Here’s a look at a few of the issues surrounding the price of beans:
Futures & traders
Over the past year, the cost of raw (green) coffee has gone from about $1.30 per pound, where it was in June 2010, to approximately $3.10. One driver of the increase has been the futures market, which has seen an uptick in investments because of an increased interest in commodities.
While there were commodities investments five years ago, the volume of that interest was on a much lower scale, said Randy Layton with Boyd’s Coffee Co.
“As investors looked for ways to diversify their portfolio, they got more interested in commodities. They’re looking for better returns and diversification, and are bringing money into smaller markets,” Layton said.
The cost also is being impacted by what he calls “trader’s disposition” – when people buy and sell coffee based on their general feeling of the marketplace. It’s a buyer’s psychological approach to the market, he said.
The approach, and the impact of the futures market on prices, had Starbucks CEO Howard Schultz criticizing “hedge funds, index funds and other ways to manipulate the market.”
Late last year, Schultz said he believed the increases were a direct result of “extreme speculation” rather than normal market forces. However, Starbucks itself has locked in coffee prices for the year, which also involved the purchase of coffee futures.
The company also will raise the price of its bagged coffee – effective July 12 – by 17 percent in retail locations.
Supply & demand
Another aspect of the market impacting cost is supply and demand. Worldwide, a boost to the coffee market has created an imbalance as higher-end Arabica coffee is becoming less available than beans offering a lower-taste profile.
Consumers have much more sophisticated palates when it comes to their coffee preferences than in years’ past, as validated by the popularity of Starbucks and the complete overhaul of McDonald’s coffee line.
“The openings of McDonald’s McCafe, Dunkin Donuts and other quality restaurant chains have done a good job of improving quality over the past few years, and that’s putting more demand on better coffees,” Layton said. “Those guys have done a good job of improving their products. McDonald’s went up quite a bit in quality for only a very small cost increase. Starbucks is a good marketing company and they’ve built stores well and managed the business well. There’s really not a great way to get more out of their coffee profit-wise other than what they’re doing.”
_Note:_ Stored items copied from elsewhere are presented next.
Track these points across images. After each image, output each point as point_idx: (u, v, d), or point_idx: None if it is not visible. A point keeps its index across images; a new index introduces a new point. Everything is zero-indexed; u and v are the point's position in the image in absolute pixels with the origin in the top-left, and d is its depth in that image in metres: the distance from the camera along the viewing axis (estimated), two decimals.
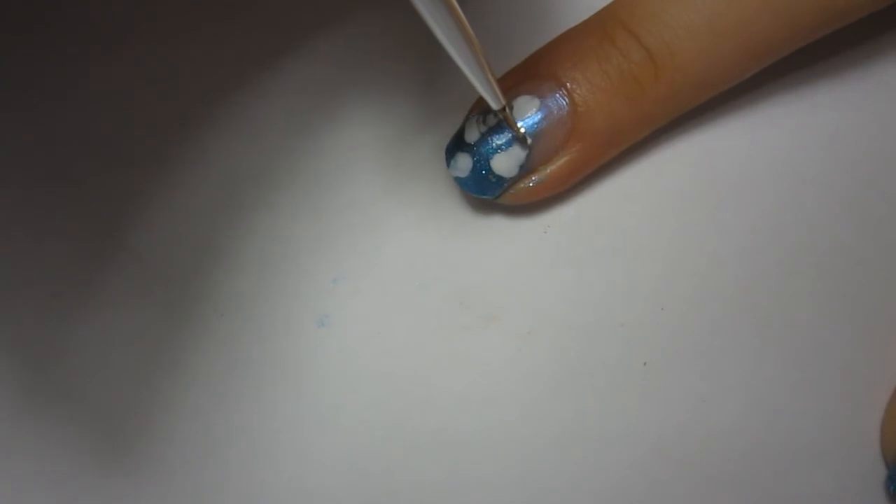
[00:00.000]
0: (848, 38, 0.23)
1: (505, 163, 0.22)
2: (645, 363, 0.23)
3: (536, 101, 0.22)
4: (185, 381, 0.23)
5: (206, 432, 0.23)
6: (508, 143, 0.22)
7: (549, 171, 0.22)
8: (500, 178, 0.22)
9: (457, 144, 0.22)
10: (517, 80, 0.22)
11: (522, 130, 0.22)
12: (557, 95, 0.22)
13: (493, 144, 0.22)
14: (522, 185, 0.22)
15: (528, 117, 0.22)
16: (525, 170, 0.22)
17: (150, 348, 0.23)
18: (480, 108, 0.22)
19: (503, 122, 0.22)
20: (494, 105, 0.21)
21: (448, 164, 0.23)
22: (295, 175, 0.24)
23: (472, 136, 0.22)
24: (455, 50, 0.18)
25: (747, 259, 0.23)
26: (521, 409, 0.23)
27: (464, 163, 0.22)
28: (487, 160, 0.22)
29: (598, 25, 0.22)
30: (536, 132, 0.22)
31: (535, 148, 0.22)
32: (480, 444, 0.23)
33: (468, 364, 0.23)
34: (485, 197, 0.23)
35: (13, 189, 0.24)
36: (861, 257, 0.23)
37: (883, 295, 0.23)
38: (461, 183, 0.23)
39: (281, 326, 0.23)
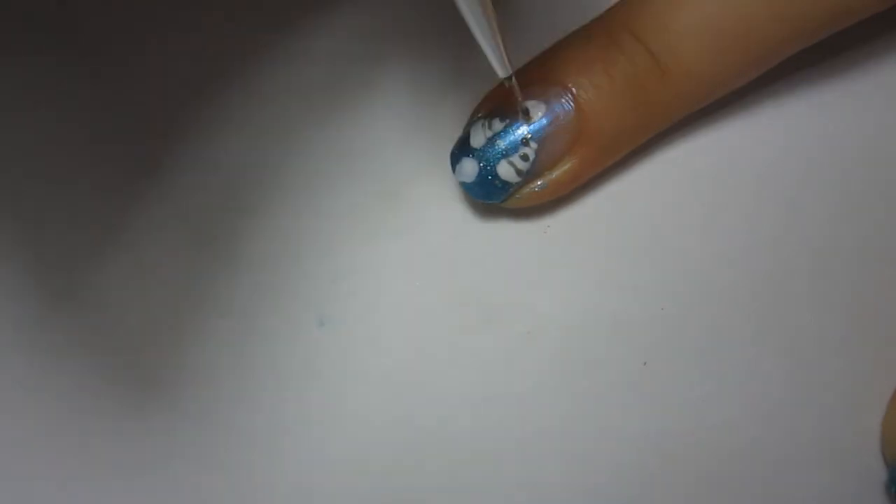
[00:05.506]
0: (848, 38, 0.23)
1: (511, 168, 0.22)
2: (645, 363, 0.23)
3: (542, 106, 0.22)
4: (185, 380, 0.23)
5: (207, 432, 0.23)
6: (515, 148, 0.22)
7: (554, 175, 0.22)
8: (505, 184, 0.22)
9: (462, 149, 0.22)
10: (522, 85, 0.22)
11: (534, 111, 0.22)
12: (563, 100, 0.22)
13: (500, 149, 0.22)
14: (528, 190, 0.22)
15: (533, 122, 0.22)
16: (531, 174, 0.22)
17: (151, 349, 0.23)
18: (484, 110, 0.22)
19: (509, 126, 0.22)
20: (501, 73, 0.20)
21: (453, 170, 0.22)
22: (296, 176, 0.24)
23: (477, 140, 0.22)
24: (466, 6, 0.17)
25: (747, 259, 0.23)
26: (521, 409, 0.23)
27: (469, 168, 0.22)
28: (493, 165, 0.22)
29: (603, 30, 0.22)
30: (542, 136, 0.22)
31: (541, 152, 0.22)
32: (480, 444, 0.23)
33: (468, 364, 0.23)
34: (490, 202, 0.23)
35: (13, 189, 0.24)
36: (861, 257, 0.23)
37: (883, 295, 0.23)
38: (466, 188, 0.22)
39: (281, 326, 0.23)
The majority of coffee exported to the United States comes from about 22 countries. Layton said so far, the Boyd’s team has traveled to Costa Rica, Sumatra and East Africa, and they are heading to Brazil in two weeks.
Many of the farmers Layton has talked with said they have not capitalized on the price increases, mainly because their products went to market prior to the cost increases. However, that could change.
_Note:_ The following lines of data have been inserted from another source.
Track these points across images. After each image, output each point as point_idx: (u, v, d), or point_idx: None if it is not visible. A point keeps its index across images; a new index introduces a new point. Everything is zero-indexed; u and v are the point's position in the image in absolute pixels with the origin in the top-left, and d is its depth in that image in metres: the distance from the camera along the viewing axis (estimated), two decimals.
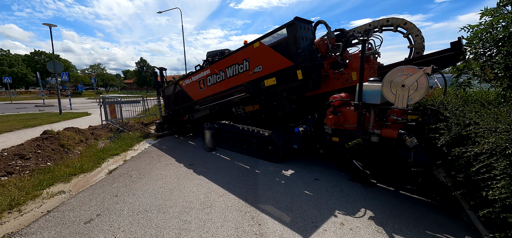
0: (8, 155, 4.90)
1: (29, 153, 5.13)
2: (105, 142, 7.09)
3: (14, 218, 3.22)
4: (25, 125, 11.31)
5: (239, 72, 5.69)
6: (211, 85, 6.50)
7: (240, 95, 5.85)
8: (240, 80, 5.69)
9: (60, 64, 15.31)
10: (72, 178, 4.59)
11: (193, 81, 7.09)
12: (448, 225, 2.98)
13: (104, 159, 5.69)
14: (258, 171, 4.92)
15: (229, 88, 6.05)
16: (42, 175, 4.50)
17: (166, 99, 8.55)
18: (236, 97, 6.03)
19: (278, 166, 5.16)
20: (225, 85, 6.12)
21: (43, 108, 20.56)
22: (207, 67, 6.50)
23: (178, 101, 7.86)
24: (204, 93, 6.82)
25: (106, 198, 3.77)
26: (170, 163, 5.46)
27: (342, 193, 3.90)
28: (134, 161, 5.65)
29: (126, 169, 5.09)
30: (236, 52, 5.72)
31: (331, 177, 4.53)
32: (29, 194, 3.79)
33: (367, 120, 3.91)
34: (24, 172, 4.59)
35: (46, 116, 14.45)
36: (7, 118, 13.61)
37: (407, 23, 4.93)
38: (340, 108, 4.26)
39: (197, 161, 5.60)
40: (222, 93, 6.31)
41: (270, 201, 3.66)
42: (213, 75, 6.37)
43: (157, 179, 4.55)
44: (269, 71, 5.09)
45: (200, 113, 7.55)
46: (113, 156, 6.01)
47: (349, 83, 4.71)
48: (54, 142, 6.01)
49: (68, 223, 3.10)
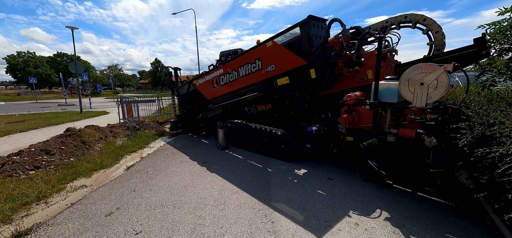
0: (35, 151, 5.22)
1: (54, 148, 5.44)
2: (123, 139, 7.37)
3: (42, 209, 3.43)
4: (49, 123, 11.98)
5: (251, 71, 5.72)
6: (224, 85, 6.58)
7: (253, 94, 5.89)
8: (253, 80, 5.73)
9: (81, 65, 16.06)
10: (93, 173, 4.81)
11: (206, 81, 7.21)
12: (470, 229, 2.86)
13: (122, 156, 5.92)
14: (270, 170, 4.94)
15: (241, 87, 6.11)
16: (66, 170, 4.75)
17: (180, 98, 8.75)
18: (248, 96, 6.07)
19: (291, 165, 5.14)
20: (238, 84, 6.18)
21: (65, 107, 21.64)
22: (220, 66, 6.59)
23: (192, 101, 8.02)
24: (217, 93, 6.92)
25: (124, 192, 3.93)
26: (184, 161, 5.59)
27: (357, 193, 3.84)
28: (150, 158, 5.84)
29: (143, 165, 5.27)
30: (249, 51, 5.76)
31: (345, 177, 4.46)
32: (55, 187, 4.02)
33: (383, 119, 3.82)
34: (50, 166, 4.87)
35: (68, 115, 15.22)
36: (33, 116, 14.47)
37: (427, 19, 4.76)
38: (355, 107, 4.19)
39: (210, 159, 5.69)
40: (234, 92, 6.38)
41: (283, 200, 3.66)
42: (226, 74, 6.45)
43: (172, 175, 4.67)
44: (282, 70, 5.09)
45: (213, 112, 7.67)
46: (131, 153, 6.24)
47: (365, 82, 4.62)
48: (76, 138, 6.33)
49: (91, 215, 3.26)
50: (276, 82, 5.18)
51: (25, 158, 4.93)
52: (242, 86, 6.05)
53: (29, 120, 13.07)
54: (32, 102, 30.37)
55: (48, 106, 23.33)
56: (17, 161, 4.78)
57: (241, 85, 6.10)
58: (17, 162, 4.74)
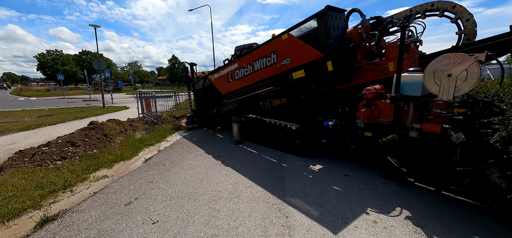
0: (62, 142, 5.55)
1: (79, 140, 5.75)
2: (142, 133, 7.63)
3: (67, 197, 3.64)
4: (75, 117, 12.71)
5: (266, 65, 5.66)
6: (239, 79, 6.58)
7: (268, 88, 5.83)
8: (268, 74, 5.67)
9: (104, 62, 16.80)
10: (114, 164, 5.03)
11: (221, 75, 7.25)
12: (501, 231, 2.65)
13: (140, 148, 6.14)
14: (285, 165, 4.89)
15: (256, 81, 6.07)
16: (89, 161, 5.01)
17: (196, 93, 8.90)
18: (263, 91, 6.02)
19: (306, 161, 5.06)
20: (253, 78, 6.14)
21: (89, 103, 22.85)
22: (235, 61, 6.58)
23: (207, 95, 8.12)
24: (232, 87, 6.94)
25: (142, 183, 4.07)
26: (200, 154, 5.69)
27: (375, 190, 3.69)
28: (167, 151, 6.00)
29: (160, 158, 5.43)
30: (264, 45, 5.70)
31: (363, 174, 4.31)
32: (79, 177, 4.25)
33: (405, 113, 3.62)
34: (75, 157, 5.16)
35: (92, 109, 16.05)
36: (60, 111, 15.42)
37: (456, 6, 4.42)
38: (374, 101, 4.01)
39: (225, 153, 5.74)
40: (249, 86, 6.35)
41: (298, 195, 3.61)
42: (241, 69, 6.44)
43: (188, 168, 4.77)
44: (298, 64, 4.98)
45: (228, 107, 7.71)
46: (149, 146, 6.44)
47: (385, 74, 4.40)
48: (99, 131, 6.64)
49: (111, 204, 3.41)
50: (291, 76, 5.08)
51: (53, 149, 5.25)
52: (257, 80, 6.01)
53: (57, 114, 13.94)
54: (60, 97, 32.35)
55: (74, 102, 24.74)
56: (46, 151, 5.10)
57: (256, 80, 6.07)
58: (46, 153, 5.06)
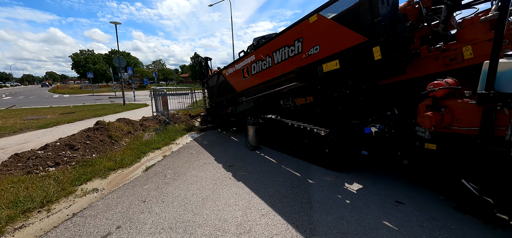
0: (60, 145, 5.03)
1: (79, 143, 5.20)
2: (151, 134, 7.01)
3: (40, 220, 2.95)
4: (94, 114, 12.69)
5: (289, 56, 4.61)
6: (256, 74, 5.60)
7: (290, 84, 4.79)
8: (290, 66, 4.62)
9: (124, 59, 16.84)
10: (110, 173, 4.36)
11: (236, 70, 6.32)
12: None
13: (145, 153, 5.45)
14: (311, 181, 3.83)
15: (276, 76, 5.04)
16: (84, 168, 4.38)
17: (210, 90, 8.09)
18: (285, 87, 4.99)
19: (339, 176, 3.95)
20: (272, 73, 5.13)
21: (113, 100, 23.43)
22: (252, 52, 5.61)
23: (221, 93, 7.26)
24: (248, 83, 5.98)
25: (133, 203, 3.29)
26: (209, 162, 4.83)
27: (448, 231, 2.51)
28: (172, 157, 5.24)
29: (163, 166, 4.67)
30: (287, 31, 4.64)
31: (422, 201, 3.11)
32: (65, 190, 3.59)
33: (502, 120, 2.39)
34: (70, 163, 4.58)
35: (113, 107, 16.15)
36: (83, 108, 15.70)
37: None
38: (446, 101, 2.79)
39: (237, 162, 4.82)
40: (268, 82, 5.34)
41: (333, 233, 2.56)
42: (258, 61, 5.45)
43: (192, 182, 3.92)
44: (330, 53, 3.86)
45: (243, 106, 6.79)
46: (155, 150, 5.75)
47: (457, 64, 3.14)
48: (104, 132, 6.10)
49: (85, 236, 2.64)
50: (321, 69, 3.98)
51: (49, 153, 4.73)
52: (277, 75, 4.99)
53: (79, 111, 14.13)
54: (89, 95, 34.01)
55: (100, 99, 25.62)
56: (41, 156, 4.58)
57: (276, 74, 5.04)
58: (41, 157, 4.54)
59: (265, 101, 5.98)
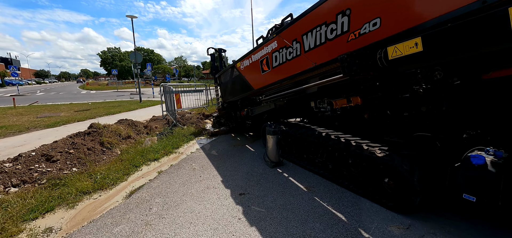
0: (35, 156, 4.09)
1: (59, 153, 4.24)
2: (153, 139, 5.95)
3: None
4: (107, 112, 12.18)
5: (327, 38, 3.15)
6: (279, 66, 4.19)
7: (329, 79, 3.36)
8: (329, 53, 3.16)
9: (140, 55, 16.33)
10: (82, 199, 3.28)
11: (253, 62, 4.96)
12: None
13: (138, 166, 4.35)
14: (366, 236, 2.39)
15: (307, 69, 3.60)
16: (51, 191, 3.35)
17: (223, 87, 6.82)
18: (319, 83, 3.57)
19: (412, 227, 2.46)
20: (301, 64, 3.69)
21: (133, 96, 23.40)
22: (274, 37, 4.20)
23: (235, 91, 5.95)
24: (267, 79, 4.59)
25: None
26: (213, 186, 3.57)
27: None
28: (169, 174, 4.06)
29: (152, 190, 3.50)
30: (323, 3, 3.18)
31: None
32: (6, 231, 2.54)
33: None
34: (40, 180, 3.60)
35: (129, 104, 15.72)
36: (100, 105, 15.44)
37: None
38: None
39: (252, 187, 3.50)
40: (295, 77, 3.92)
41: None
42: (282, 49, 4.03)
43: (183, 223, 2.68)
44: (402, 28, 2.36)
45: (261, 108, 5.45)
46: (150, 161, 4.64)
47: None
48: (96, 138, 5.14)
49: None
50: (383, 54, 2.49)
51: (18, 166, 3.80)
52: (309, 66, 3.55)
53: (94, 108, 13.80)
54: (114, 91, 34.92)
55: (122, 95, 25.88)
56: (6, 170, 3.66)
57: (307, 65, 3.60)
58: (6, 172, 3.61)
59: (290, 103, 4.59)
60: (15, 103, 14.14)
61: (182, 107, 10.85)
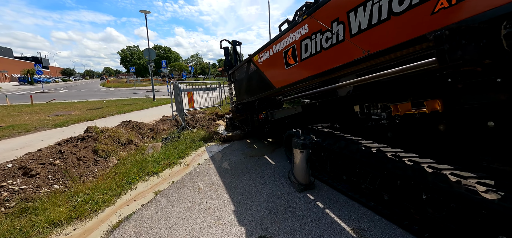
0: (12, 168, 3.39)
1: (41, 165, 3.52)
2: (156, 146, 5.15)
3: None
4: (119, 111, 11.75)
5: (392, 12, 2.08)
6: (310, 58, 3.14)
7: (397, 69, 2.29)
8: (396, 35, 2.09)
9: (154, 51, 15.86)
10: (48, 235, 2.49)
11: (274, 55, 3.94)
12: None
13: (132, 183, 3.54)
14: None
15: (355, 60, 2.53)
16: (13, 221, 2.60)
17: (237, 85, 5.86)
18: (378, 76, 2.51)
19: None
20: (344, 53, 2.63)
21: (148, 94, 23.27)
22: (304, 20, 3.16)
23: (251, 89, 4.96)
24: (293, 75, 3.55)
25: None
26: (222, 221, 2.64)
27: None
28: (168, 197, 3.19)
29: (141, 225, 2.63)
30: None
31: None
32: None
33: None
34: (9, 203, 2.86)
35: (142, 102, 15.33)
36: (114, 103, 15.18)
37: None
38: None
39: (275, 225, 2.52)
40: (334, 72, 2.86)
41: None
42: (315, 35, 2.98)
43: None
44: None
45: (284, 111, 4.45)
46: (149, 176, 3.81)
47: None
48: (90, 144, 4.41)
49: None
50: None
51: None
52: (358, 56, 2.49)
53: (107, 106, 13.50)
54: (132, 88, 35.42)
55: (138, 92, 25.93)
56: None
57: (353, 55, 2.54)
58: None
59: (324, 105, 3.53)
60: (32, 101, 14.22)
61: (195, 106, 10.11)
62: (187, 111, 9.42)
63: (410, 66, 2.13)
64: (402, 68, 2.23)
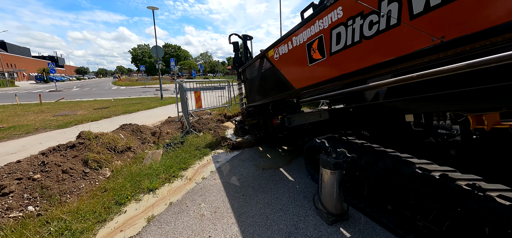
0: None
1: (17, 181, 2.97)
2: (156, 153, 4.55)
3: None
4: (125, 111, 11.35)
5: None
6: (343, 51, 2.38)
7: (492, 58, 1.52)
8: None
9: (161, 49, 15.44)
10: None
11: (294, 48, 3.19)
12: None
13: (122, 204, 2.93)
14: None
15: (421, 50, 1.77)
16: None
17: (248, 84, 5.16)
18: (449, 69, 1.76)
19: None
20: (403, 42, 1.88)
21: (157, 93, 23.04)
22: (337, 0, 2.40)
23: (265, 90, 4.24)
24: (320, 73, 2.80)
25: None
26: None
27: None
28: (161, 227, 2.55)
29: None
30: None
31: None
32: None
33: None
34: None
35: (149, 101, 14.95)
36: (121, 102, 14.88)
37: None
38: None
39: None
40: (380, 68, 2.11)
41: None
42: (353, 21, 2.23)
43: None
44: None
45: (305, 117, 3.71)
46: (144, 193, 3.20)
47: None
48: (81, 152, 3.86)
49: None
50: None
51: None
52: (426, 45, 1.73)
53: (114, 105, 13.18)
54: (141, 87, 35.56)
55: (148, 91, 25.82)
56: None
57: (418, 43, 1.78)
58: None
59: (360, 112, 2.79)
60: (41, 100, 14.12)
61: (203, 106, 9.53)
62: (194, 112, 8.85)
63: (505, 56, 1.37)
64: (496, 58, 1.46)
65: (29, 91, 28.31)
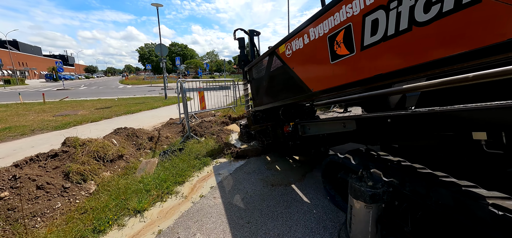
0: None
1: None
2: (151, 163, 4.03)
3: None
4: (127, 111, 10.96)
5: None
6: (382, 43, 1.77)
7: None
8: None
9: (166, 48, 15.04)
10: None
11: (312, 42, 2.58)
12: None
13: (101, 232, 2.41)
14: None
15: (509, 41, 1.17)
16: None
17: (255, 85, 4.56)
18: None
19: None
20: (475, 29, 1.26)
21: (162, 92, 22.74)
22: None
23: (275, 92, 3.64)
24: (346, 72, 2.19)
25: None
26: None
27: None
28: None
29: None
30: None
31: None
32: None
33: None
34: None
35: (153, 101, 14.57)
36: (124, 102, 14.54)
37: None
38: None
39: None
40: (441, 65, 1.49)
41: None
42: (397, 2, 1.63)
43: None
44: None
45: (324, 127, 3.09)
46: (130, 217, 2.67)
47: None
48: (63, 162, 3.37)
49: None
50: None
51: None
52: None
53: (117, 105, 12.84)
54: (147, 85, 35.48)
55: (153, 90, 25.58)
56: None
57: (497, 35, 1.17)
58: None
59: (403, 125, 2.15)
60: (44, 99, 13.93)
61: (206, 107, 9.01)
62: (197, 114, 8.35)
63: None
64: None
65: (38, 89, 28.57)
“This year, farmers expect to sell at the high price. So, every farmer thinks they have a pot of gold underneath their coffee tree and they’re just waiting for the right moment,” Layton said. “But they can’t sit on their coffee for too long.”
While roasters also have yet to pass on their price increases, Layton believes more price hikes are around the corner.
“At some point roasters are going to say we can’t absorb this anymore,” he said. “Many folks in the industry have had to change how they do business because they can hardly afford to be in the coffee business anymore. Large or small, their credit lines are being stretched and affecting how they do business. From the farmer’s perspective, they don’t have credit to begin with, so this has really hurt them. It’s changed where coffee has come from.”